Home Schooling

You may not expect to find a bespectacled Classical Studies professor on your average build site, but Dr. Dennis Kehoe has been a familiar face to NOAHH since 1991.

“I first went with a Tulane Catholic Center group and ended up becoming friends with the construction supervisor,” he said. “I kept going back and eventually became a board member.”

Since 2007 he’s been encouraging his students to connect with their communities in his course “Non-Profits and Community Engagement.” Students spend three Saturdays of the semester working on Habitat homes.

“It gets them out of the Tulane bubble,” he says. “Working all day physically is something that many students aren’t very familiar with. I think that they learn what it’s like to do this kind of labor and how much work goes into building a house.”

What Kehoe says is most valuable is the social capital built between the students and Habitat partner families. Working side by side on site, students are able to connect with community members they wouldn’t encounter on campus.

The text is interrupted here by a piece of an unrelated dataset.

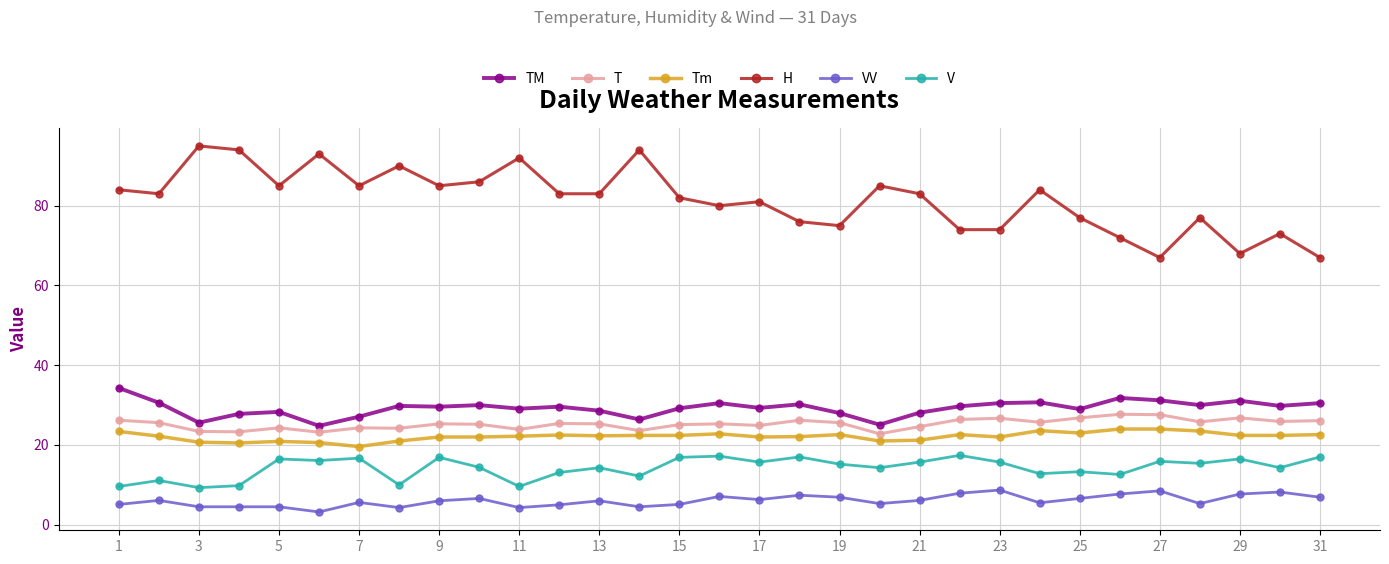

What is the average value of the H series?

81.5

“The best experience of this was this past year when they worked with a homeowner that was really young,” he explained. “That was a really nice experience because they were close in age, but had very different backgrounds and it was great for them to get to experience that.”

Overall, Kehoe believes that what students gain from a day on site is just as valuable as a day in the classroom.

“They learn the humility of volunteering,” he said. “Sometimes they have to do jobs that are not particularly exciting, but they do them. They work really hard and do a fine job.”